Редактиране

Споделяне чрез


Lakehouse and Delta Lake tables

Microsoft Fabric Lakehouse is a data architecture platform for storing, managing, and analyzing structured and unstructured data in a single location. In order to achieve seamless data access across all compute engines in Microsoft Fabric, Delta Lake is chosen as the unified table format.

Saving data in the Lakehouse using capabilities such as Load to Tables or methods described in Options to get data into the Fabric Lakehouse, all data is saved in Delta format.

For a more comprehensive introduction to the Delta Lake table format, follow links in the Next steps section.

Big data, Apache Spark and legacy table formats

Microsoft Fabric Runtime for Apache Spark uses the same foundation as Azure Synapse Analytics Runtime for Apache Spark, but contain key differences to provide a more streamlined behavior across all engines in the Microsoft Fabric service. In Microsoft Fabric, key performance features are turned on by default. Advanced Apache Spark users may revert configurations to previous values to better align with specific scenarios.

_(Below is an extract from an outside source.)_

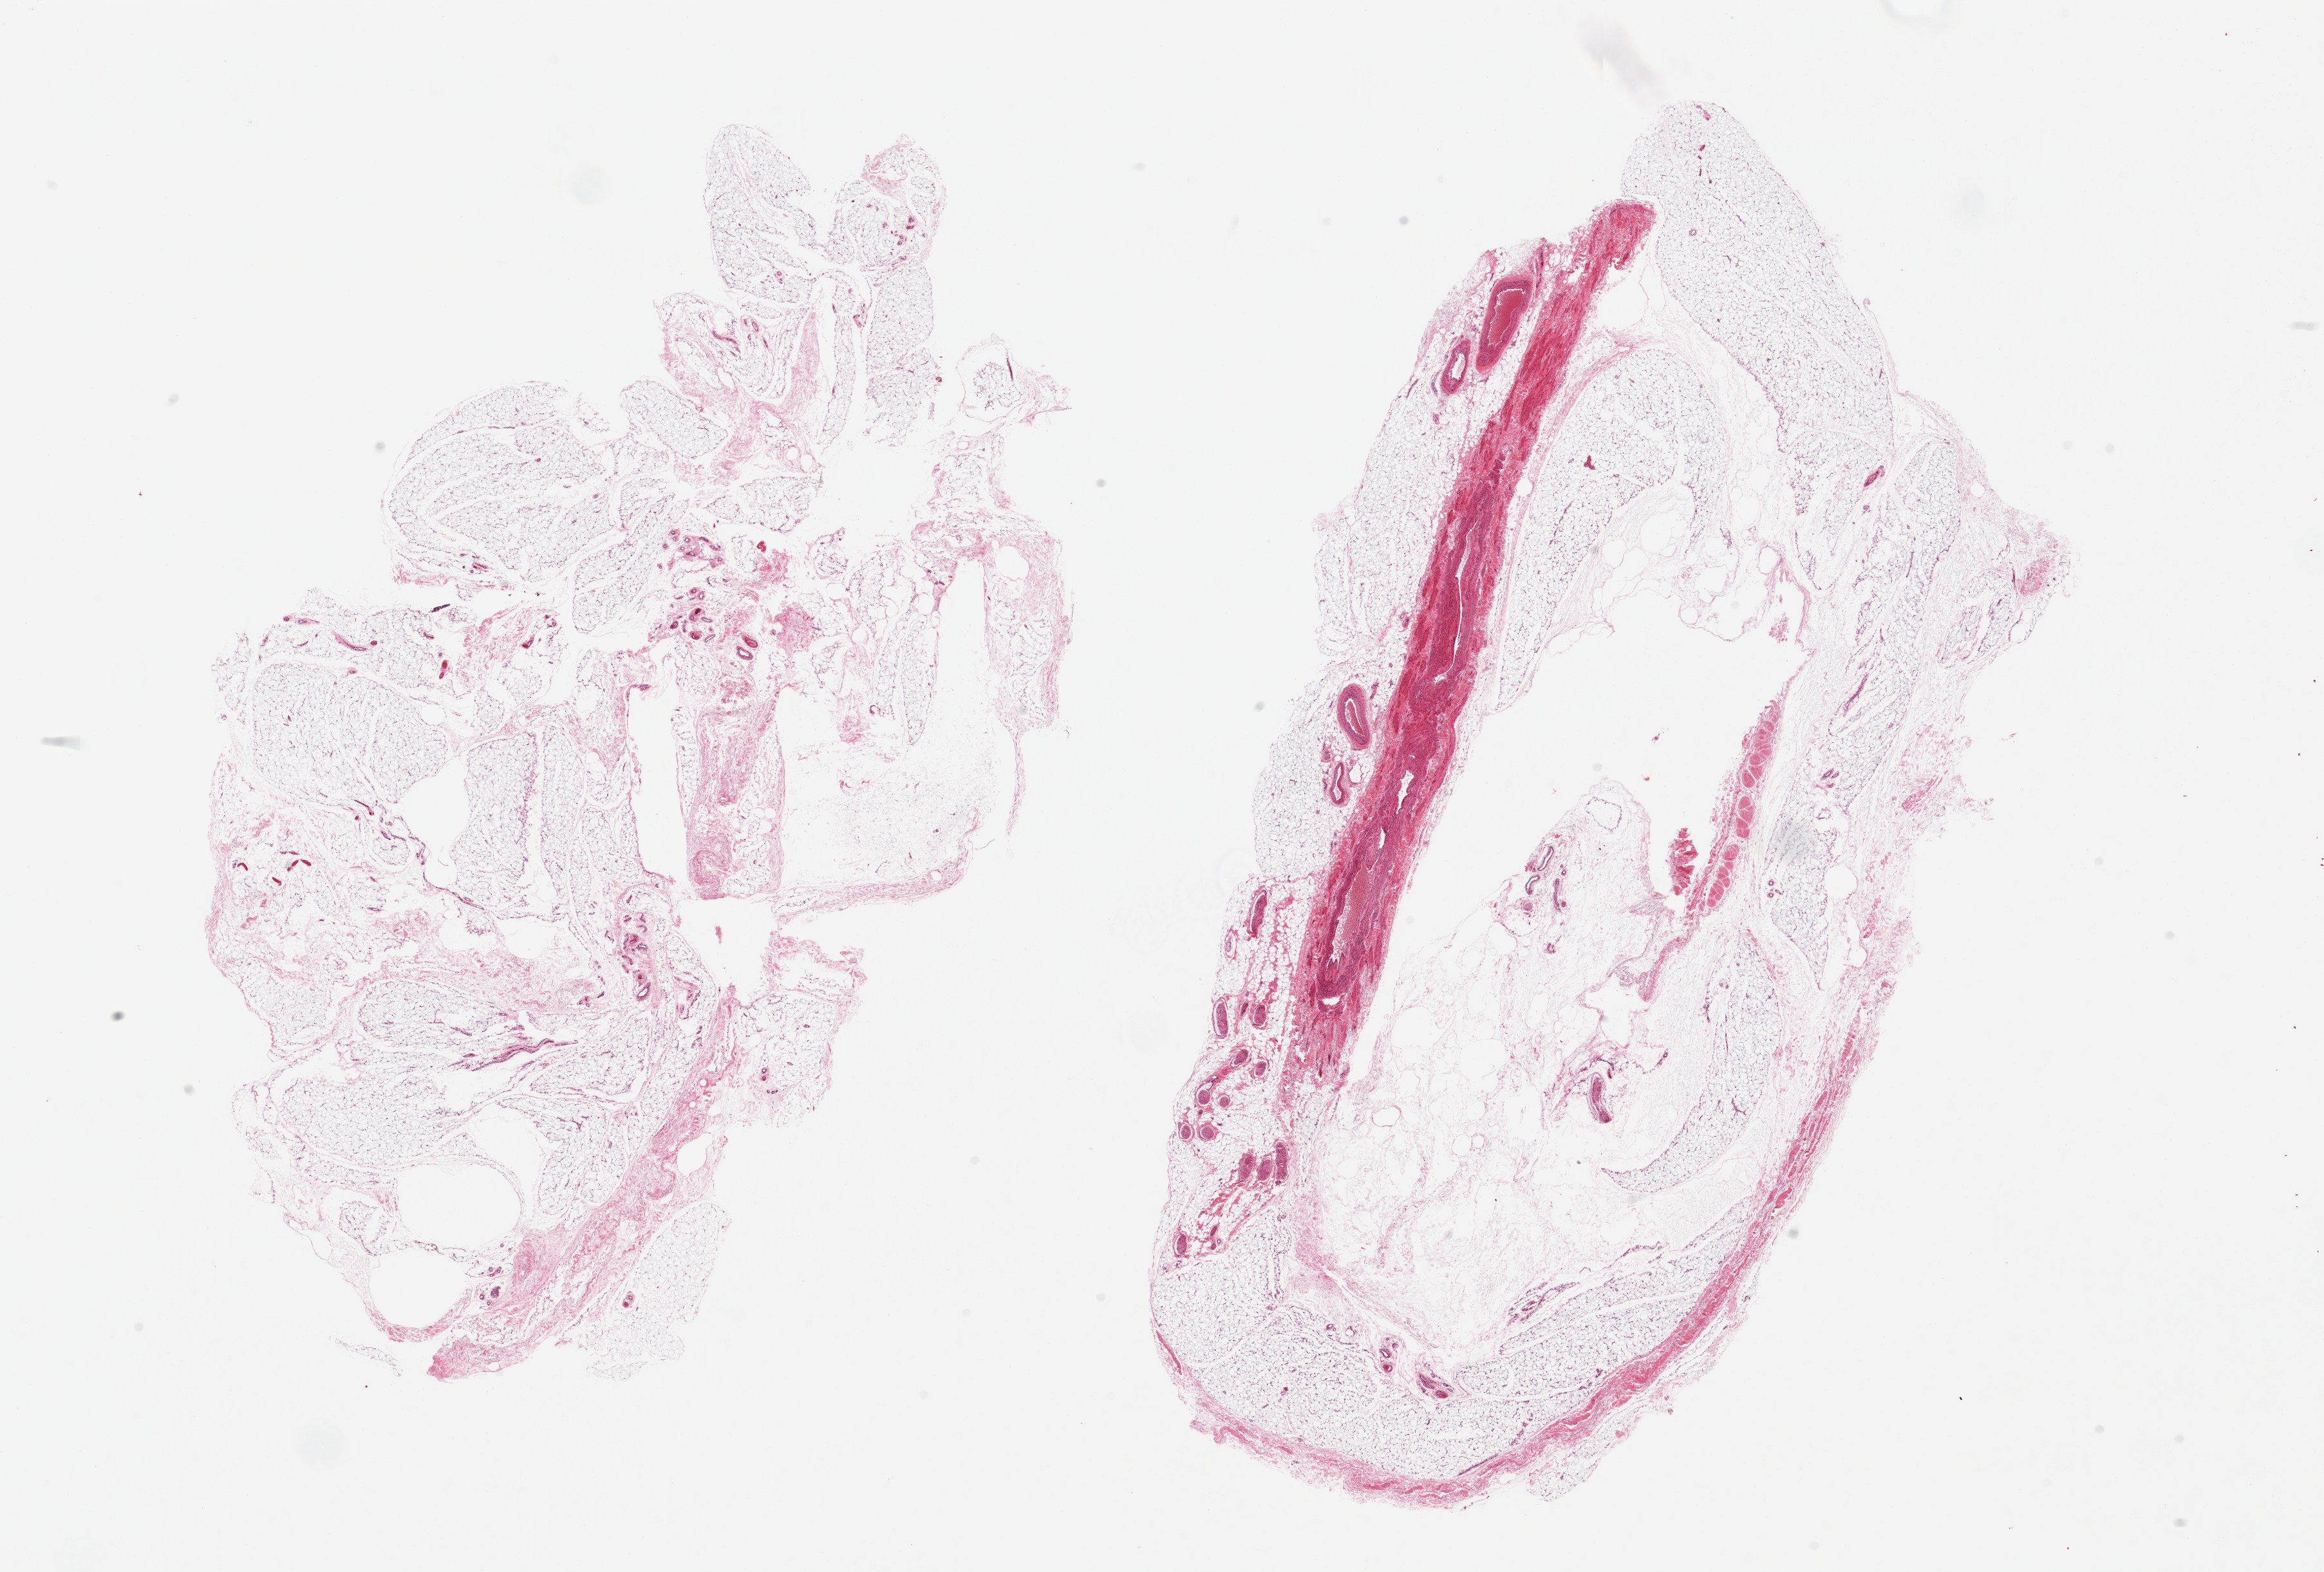
Whole-slide image, haematoxylin and eosin stain, shown as a low-resolution overview of the whole scanned area (about 28.5 x 19.3 mm). PAXgene-fixed, paraffin-embedded tissue. Section of adipose tissue (target tissue). Donor tissue sample.
Review note (as recorded): 2 pieces, ~10% prominent vessel/fascia.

Microsoft Fabric Lakehouse and the Apache Spark engine support all table types, both managed and unmanaged; this includes views and regular non-Delta Hive table formats. Tables defined using PARQUET, CSV, AVRO, JSON, and any Apache Hive compatible file format work as expected.

The Lakehouse explorer user interface experience varies depending on table type. Currently, the Lakehouse explorer only renders table objects.

Configuration differences with Azure Synapse Analytics

The following table contains the configuration differences between Azure Synapse Analytics and Microsoft Fabric Runtime for Apache Spark.

Apache Spark configuration Microsoft Fabric value Azure Synapse Analytics value Notes
spark.sql.sources.default delta parquet Default table format
spark.sql.parquet.vorder.enabled true N/A V-Order writer
spark.sql.parquet.vorder.dictionaryPageSize 2 GB N/A Dictionary page size limit for V-Order
spark.microsoft.delta.optimizeWrite.enabled true unset (false) Optimize Write

Auto discovery of tables

The Lakehouse explorer provides a tree-like view of the objects in the Microsoft Fabric Lakehouse item. It has a key capability of discovering and displaying tables that are described in the metadata repository and in OneLake storage. The table references are displayed under the Tables section of the Lakehouse explorer user interface. Auto discovery also applies to tables defined over OneLake shortcuts.

Tables over shortcuts

Microsoft Fabric Lakehouse supports tables defined over OneLake shortcuts, to provide utmost compatibility and no data movement. The following table contains the scenario best-practices for each item type when using it over shortcuts.

Shortcut destination Where to create the shortcut Best practice
Delta Lake table Tables section If multiple tables are present in the destination, create one shortcut per table.
Folders with files Files section Use Apache Spark to use the destination directly using relative paths. Load the data into Lakehouse native Delta tables for maximum performance.
Legacy Apache Hive tables Files section Use Apache Spark to use the destination directly using relative paths, or create a metadata catalog reference using CREATE EXTERNAL TABLE syntax. Load the data into Lakehouse native Delta tables for maximum performance.

Load to Tables

Microsoft Fabric Lakehouse provides a convenient and productive user interface to streamline loading data into Delta tables. The Load to Tables feature allows a visual experiences to load common file formats to Delta to boost analytical productivity to all personas. To learn more about the Load to Tables feature in details, read the Lakehouse Load to Tables reference documentation.

Delta Lake table optimization

Keeping tables in shape for the broad scope of analytics scenarios is no minor feat. Microsoft Fabric Lakehouse pro-actively enables the important parameters to minimize common problems associated with big data tables, such as compaction and small file sizes, and to maximize query performance. Still, there are many scenarios where those parameters need changes. The Delta Lake table optimization and V-Order article covers some key scenarios and provides an in-depth guide on how to efficiently maintain Delta tables for maximum performance.